Yes, it does thanks to Purell Spray. I can’t stop. But it kills me that it makes people think these things, whether it’s self-conscious or uncomfortable.

You see, this is the other face of anxiety. This is why I don’t judge a mom whose home isn’t in tip-top shape, because while her anxiety manifests itself in piles of dishes, mine is the opposite. When I feel my worst, I clean obsessively. Someone bullied my child? Bleach my bathrooms and scrub them so hard the grout starts to come out. Just feeling unbearably sad and anxious about everything and nothing all at the same time? Deep clean my entire house top to bottom.

It also manifests itself in the way I dress. I can feel other moms staring at me when I show up to the park in a sundress, curled hair, makeup, and jewelry. I probably look like I belong anywhere else but at the park running after my children. But this is how I cope. This is how I survive the hardest days.

When I had my son, I went to a wedding two weeks later and it helped me heal because someone made me look like a queen. When I showed up to the park, each and every time with both children in tow, I wore my dresses and my makeup. I fixed my hair and applied my lipstick. I did this because it was what I needed to do to feel in control of something when my emotions were slipping through my fingers like quicksand.

I still find the time to take my children to library classes, playdates, and more. I still find time to attend every birthday party I am invited to and then some. I volunteer and I visit. I invite and I host. I have always been this way and it won’t change any time soon.

I do try to let go sometimes. I encourage my daughter to smear paint, color, craft and more. I let her run around outside barefoot eating a popsicle that inevitably ends up all over her little toes. She comes in and out of the house, smearing the walls, tables and floors.

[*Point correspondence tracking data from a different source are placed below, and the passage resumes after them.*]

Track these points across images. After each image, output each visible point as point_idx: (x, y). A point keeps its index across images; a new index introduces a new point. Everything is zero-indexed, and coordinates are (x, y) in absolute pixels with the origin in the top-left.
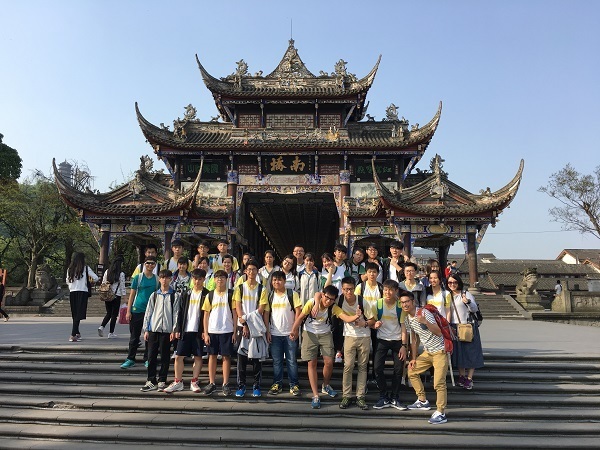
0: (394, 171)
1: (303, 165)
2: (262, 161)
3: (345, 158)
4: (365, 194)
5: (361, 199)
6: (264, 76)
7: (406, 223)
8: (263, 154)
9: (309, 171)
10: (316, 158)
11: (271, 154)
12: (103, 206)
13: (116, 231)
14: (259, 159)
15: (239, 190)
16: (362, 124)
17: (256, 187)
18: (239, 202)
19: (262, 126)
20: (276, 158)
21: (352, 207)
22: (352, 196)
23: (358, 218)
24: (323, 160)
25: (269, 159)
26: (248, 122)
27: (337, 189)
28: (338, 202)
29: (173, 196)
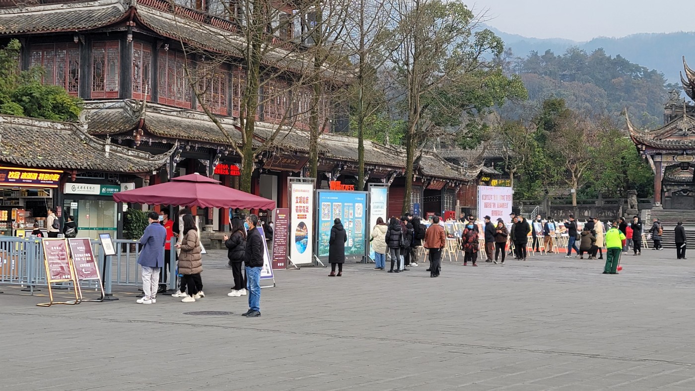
12: (658, 142)
13: (666, 161)
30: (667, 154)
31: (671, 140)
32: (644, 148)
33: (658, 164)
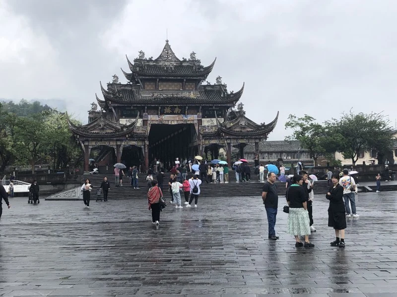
0: (222, 113)
1: (180, 110)
3: (200, 107)
4: (209, 124)
5: (208, 127)
6: (153, 59)
8: (161, 105)
9: (183, 113)
12: (86, 133)
13: (92, 144)
14: (160, 108)
15: (149, 122)
16: (205, 86)
17: (157, 121)
18: (149, 128)
19: (156, 88)
20: (167, 107)
21: (204, 131)
22: (203, 125)
23: (207, 136)
24: (190, 108)
25: (164, 108)
26: (149, 86)
27: (196, 122)
28: (197, 128)
29: (120, 127)
30: (92, 141)
31: (94, 132)
32: (78, 136)
33: (86, 147)
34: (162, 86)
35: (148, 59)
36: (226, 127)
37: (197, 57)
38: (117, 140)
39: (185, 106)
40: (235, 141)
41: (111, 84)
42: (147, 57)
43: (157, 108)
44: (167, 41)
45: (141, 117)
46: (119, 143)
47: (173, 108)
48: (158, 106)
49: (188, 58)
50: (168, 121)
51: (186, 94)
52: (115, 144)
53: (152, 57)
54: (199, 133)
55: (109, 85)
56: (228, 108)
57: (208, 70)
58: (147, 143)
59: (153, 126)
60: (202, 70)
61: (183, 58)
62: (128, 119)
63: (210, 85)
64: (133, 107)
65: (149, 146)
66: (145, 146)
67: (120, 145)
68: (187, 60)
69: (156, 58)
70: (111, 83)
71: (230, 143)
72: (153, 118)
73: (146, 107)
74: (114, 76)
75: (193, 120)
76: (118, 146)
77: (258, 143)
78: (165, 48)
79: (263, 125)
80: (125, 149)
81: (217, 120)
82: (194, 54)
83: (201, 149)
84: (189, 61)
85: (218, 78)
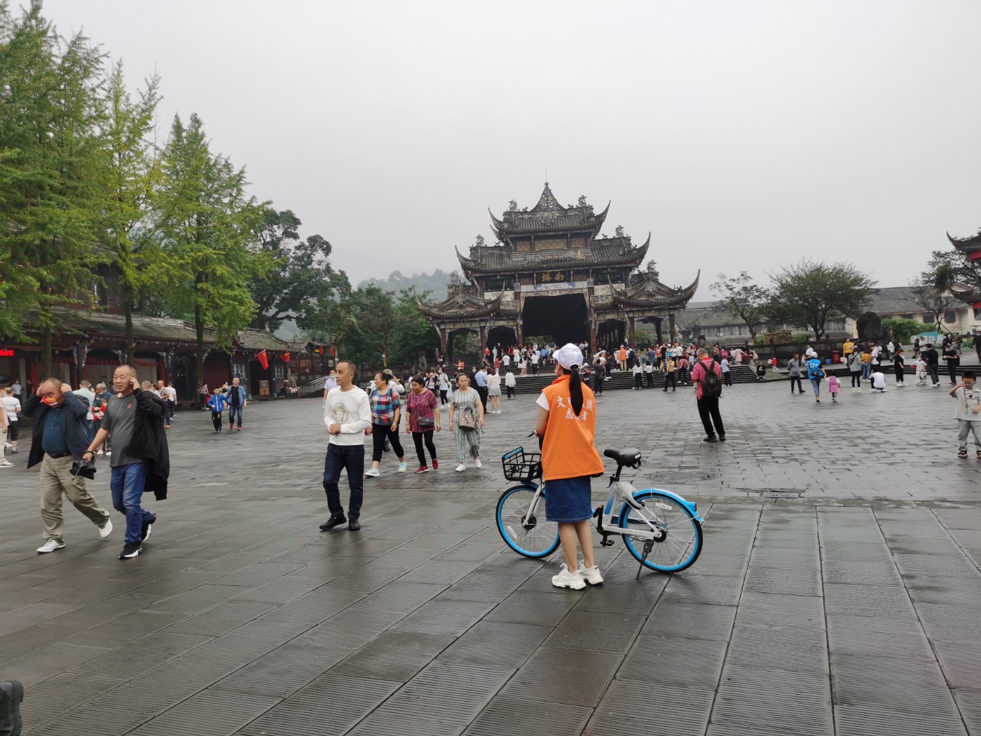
0: (622, 276)
1: (563, 276)
2: (537, 277)
3: (591, 271)
4: (604, 293)
5: (602, 296)
6: (529, 210)
7: (630, 311)
8: (537, 272)
9: (567, 280)
10: (572, 272)
11: (542, 271)
12: (441, 313)
13: (449, 328)
14: (535, 275)
15: (522, 295)
16: (599, 241)
17: (533, 292)
18: (522, 303)
19: (532, 249)
20: (545, 273)
21: (596, 303)
22: (595, 295)
23: (601, 310)
24: (576, 273)
25: (541, 274)
26: (523, 247)
27: (585, 291)
28: (587, 299)
29: (483, 304)
30: (450, 322)
31: (451, 311)
32: (431, 318)
33: (443, 331)
34: (540, 245)
35: (521, 211)
36: (626, 295)
37: (588, 202)
38: (481, 321)
39: (569, 271)
40: (640, 315)
41: (474, 248)
42: (520, 208)
43: (531, 276)
44: (547, 184)
45: (512, 288)
46: (483, 325)
47: (553, 275)
48: (533, 274)
49: (575, 204)
50: (548, 291)
51: (571, 254)
52: (478, 326)
53: (527, 208)
54: (590, 306)
55: (472, 249)
56: (631, 269)
57: (601, 218)
58: (520, 322)
59: (527, 299)
60: (593, 219)
61: (569, 205)
62: (495, 293)
63: (607, 239)
64: (500, 276)
65: (523, 326)
66: (517, 326)
67: (484, 327)
68: (575, 207)
69: (532, 208)
70: (475, 246)
71: (633, 318)
72: (527, 289)
73: (517, 276)
74: (479, 237)
75: (582, 289)
76: (483, 328)
77: (673, 315)
78: (544, 194)
79: (680, 290)
80: (491, 331)
81: (611, 287)
82: (583, 198)
83: (593, 327)
84: (578, 208)
85: (619, 229)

She goes to bed clean and happy after an extra long shower. I kiss her goodnight and then I go downstairs and hand wash the walls, the tables, and the floors. I wash away the feeling that I am not a good enough mom or a good enough wife or any other role that I hold because no matter how many times my husband tells me how great I am or my mother tells me how proud she is of me, those feelings swim around in my head.

So I pick up that bucket and that rag and I scrub it all away.